Kiczora Kamienicka z przekaźnikiem, po prawej z tyłu Mogielica
Po początkowych łąkach i polankach czeka nas dłuższy spacer przez las, choć czasem pojawi się jakaś rozleglejsza polana i widoki. Ciągle czujnie śledzimy, czy idziemy w dobrym kierunku, bo na czerwone znaki nie ma co liczyć.
Gorc Kamienicki
Gorc Kamienicki wita nas burzowo, nad Beskidem Wyspowym już nieźle leje i zaczyna grzmieć. Siedzimy chwilę na ławce wpatrując się w zamglone widoki (znów, z powodu upału, nie mamy szczęścia do przejrzystości), a potem ruszamy w stronę drewnianej konstrukcji wystającej już znad drzew.
Gorc Kamienicki z wieży widokowej na Gorcu
Mogielica i Kiczora Kamienicka
Dopiero tutaj widzę, jak bardzo szczyt zniszczono, by ją wybudować. Wieże w Gorcach i B. Sądeckim zwiększyły atrakcyjność szczytów, ale wraz z licznymi powstałymi wtedy szlakami rowerowymi (tablice informacyjne donoszą o „Enklawie aktywnego wypoczynku w sercu Gorców”) pociągnęły za sobą przekształcenie wielu miejsc w tych górach. Rzucono w teren ciężki sprzęt, rozjeżdżono drogi, wycięto drzewa. Jakoś szczególnie uderza mnie to tutaj.
Burzowo, mrocznie…
Kudłoń, polana Gorc Porębski i Gorc Troszacki po prawej, za nimi, po lewej, blada Babia Góra
Wieża na Gorcu nie różni się od tych poprzednich. Jest obudowana, bezpieczna i oferuje widoki. Tym razem, mimo mglistości, możemy przynajmniej cieszyć się zielenią.

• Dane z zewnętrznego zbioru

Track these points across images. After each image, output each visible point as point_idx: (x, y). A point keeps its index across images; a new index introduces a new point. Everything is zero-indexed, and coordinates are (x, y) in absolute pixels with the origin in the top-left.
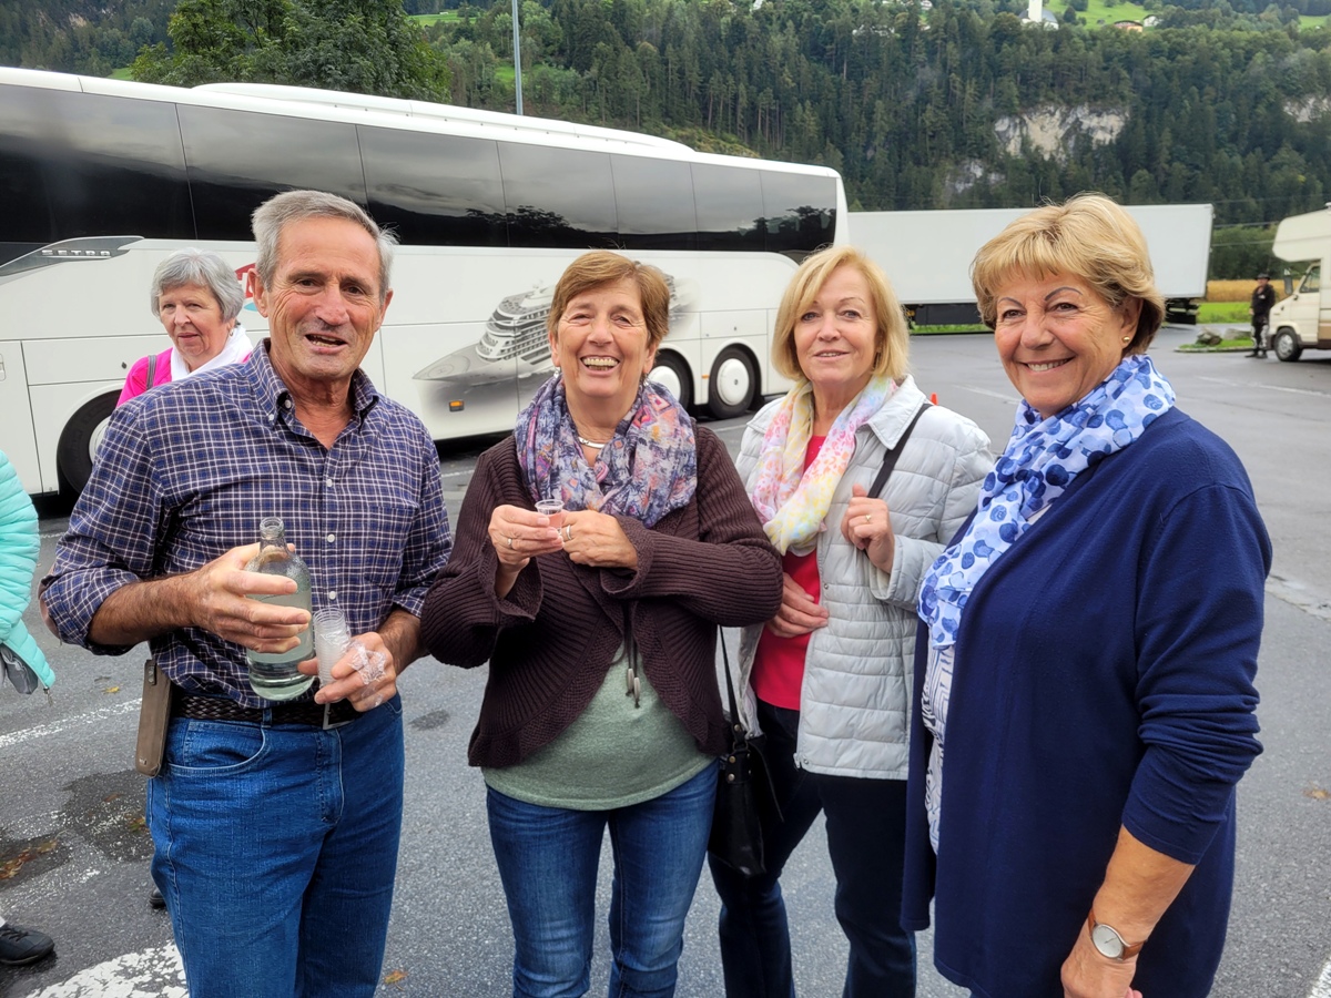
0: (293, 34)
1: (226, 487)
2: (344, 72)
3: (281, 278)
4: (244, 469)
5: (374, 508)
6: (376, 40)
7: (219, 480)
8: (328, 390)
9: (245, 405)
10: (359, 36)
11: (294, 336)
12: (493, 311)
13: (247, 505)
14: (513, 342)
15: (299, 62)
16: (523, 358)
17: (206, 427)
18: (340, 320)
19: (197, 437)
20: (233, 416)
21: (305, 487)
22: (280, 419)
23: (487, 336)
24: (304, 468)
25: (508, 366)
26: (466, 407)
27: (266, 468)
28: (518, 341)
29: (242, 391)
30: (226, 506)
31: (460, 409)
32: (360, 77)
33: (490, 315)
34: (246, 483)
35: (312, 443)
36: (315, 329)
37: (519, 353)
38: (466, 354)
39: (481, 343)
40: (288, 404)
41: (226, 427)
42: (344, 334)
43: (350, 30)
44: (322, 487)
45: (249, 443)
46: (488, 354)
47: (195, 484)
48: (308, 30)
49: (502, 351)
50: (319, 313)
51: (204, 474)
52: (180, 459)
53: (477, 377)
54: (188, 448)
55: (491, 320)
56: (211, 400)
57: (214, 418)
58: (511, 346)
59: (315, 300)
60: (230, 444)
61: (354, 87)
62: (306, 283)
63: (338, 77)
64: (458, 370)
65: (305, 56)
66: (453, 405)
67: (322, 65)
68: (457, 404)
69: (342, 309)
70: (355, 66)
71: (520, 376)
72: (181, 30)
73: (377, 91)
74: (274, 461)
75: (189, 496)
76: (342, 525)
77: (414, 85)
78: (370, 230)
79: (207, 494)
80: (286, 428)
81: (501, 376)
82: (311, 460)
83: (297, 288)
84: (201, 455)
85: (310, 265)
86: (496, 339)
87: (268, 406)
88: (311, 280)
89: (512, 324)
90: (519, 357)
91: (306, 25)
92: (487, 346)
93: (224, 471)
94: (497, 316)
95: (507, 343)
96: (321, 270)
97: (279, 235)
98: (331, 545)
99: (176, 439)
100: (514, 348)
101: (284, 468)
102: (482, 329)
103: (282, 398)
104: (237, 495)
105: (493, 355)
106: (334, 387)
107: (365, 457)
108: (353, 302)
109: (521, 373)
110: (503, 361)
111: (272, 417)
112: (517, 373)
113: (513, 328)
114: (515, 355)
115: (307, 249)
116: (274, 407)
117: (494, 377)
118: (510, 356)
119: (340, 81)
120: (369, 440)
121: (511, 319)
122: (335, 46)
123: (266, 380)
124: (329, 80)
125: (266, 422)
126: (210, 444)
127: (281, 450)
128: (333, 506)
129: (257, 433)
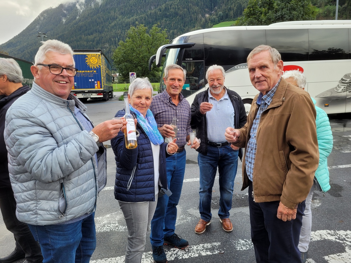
0: (276, 8)
1: (163, 112)
2: (289, 16)
3: (169, 79)
4: (165, 109)
5: (184, 116)
6: (299, 6)
7: (162, 111)
8: (175, 96)
9: (164, 100)
10: (294, 6)
11: (170, 88)
12: (341, 78)
13: (166, 115)
14: (346, 87)
15: (277, 15)
16: (349, 92)
17: (159, 103)
18: (177, 86)
19: (158, 105)
20: (163, 101)
21: (174, 112)
22: (169, 101)
23: (338, 85)
24: (173, 109)
25: (344, 94)
26: (329, 105)
27: (168, 109)
28: (348, 87)
29: (163, 97)
30: (163, 115)
31: (328, 106)
32: (293, 17)
33: (340, 79)
34: (165, 111)
35: (174, 105)
36: (174, 87)
37: (348, 90)
38: (332, 90)
39: (336, 87)
40: (171, 99)
41: (162, 103)
42: (178, 88)
43: (292, 5)
44: (176, 112)
45: (165, 105)
46: (338, 90)
47: (158, 112)
48: (280, 7)
49: (343, 90)
50: (174, 85)
51: (159, 110)
52: (156, 108)
53: (334, 97)
54: (157, 106)
55: (340, 81)
56: (159, 99)
57: (160, 102)
58: (345, 88)
59: (173, 83)
60: (163, 106)
61: (291, 20)
62: (172, 80)
63: (287, 18)
64: (329, 95)
65: (279, 14)
66: (326, 105)
67: (283, 15)
68: (327, 105)
69: (178, 84)
70: (292, 14)
71: (347, 97)
72: (247, 13)
73: (297, 20)
74: (169, 108)
75: (157, 114)
76: (179, 119)
77: (307, 17)
78: (182, 70)
79: (160, 113)
80: (170, 103)
81: (341, 97)
82: (174, 108)
83: (171, 81)
84: (159, 108)
85: (173, 77)
86: (341, 86)
87: (167, 99)
88: (173, 79)
89: (347, 82)
90: (348, 92)
91: (279, 5)
92: (338, 88)
93: (162, 110)
94: (342, 79)
95: (344, 87)
96: (174, 78)
97: (168, 72)
98: (178, 121)
99: (155, 105)
100: (346, 89)
101: (171, 109)
102: (337, 83)
103: (170, 98)
104: (164, 113)
105: (339, 91)
106: (176, 96)
107: (182, 108)
108: (179, 82)
109: (348, 96)
110: (342, 93)
111: (168, 101)
112: (347, 96)
113: (347, 83)
114: (346, 91)
115: (173, 75)
116: (169, 99)
117: (339, 97)
118: (345, 91)
119: (288, 19)
120: (182, 105)
121: (347, 80)
122: (287, 10)
123: (167, 95)
124: (285, 19)
125: (167, 102)
126: (160, 106)
127: (170, 106)
128: (178, 115)
129: (166, 104)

Hale Podgorcowskie i Tatry
Inne wieże w Gorcach są stąd też widoczne. Na wprost wieża na Magurkach, na której dziś jeszcze będziemy
Wieża na Lubaniu
Nad Beskidem Wyspowym leje
Schodzimy ze szczytu niebieskim szlakiem, a potem skręcamy na Gorc Młynieński. Czerwone znaki omijają polanę, ale my podchodzimy na nią dla kolejnych widoków.
Potem wracamy na szlak i gubiąc go niekiedy schodzimy, miejscami dość stromo, w stronę Wierchu Lelonek. Jakoś bardzo lubię tę nazwę.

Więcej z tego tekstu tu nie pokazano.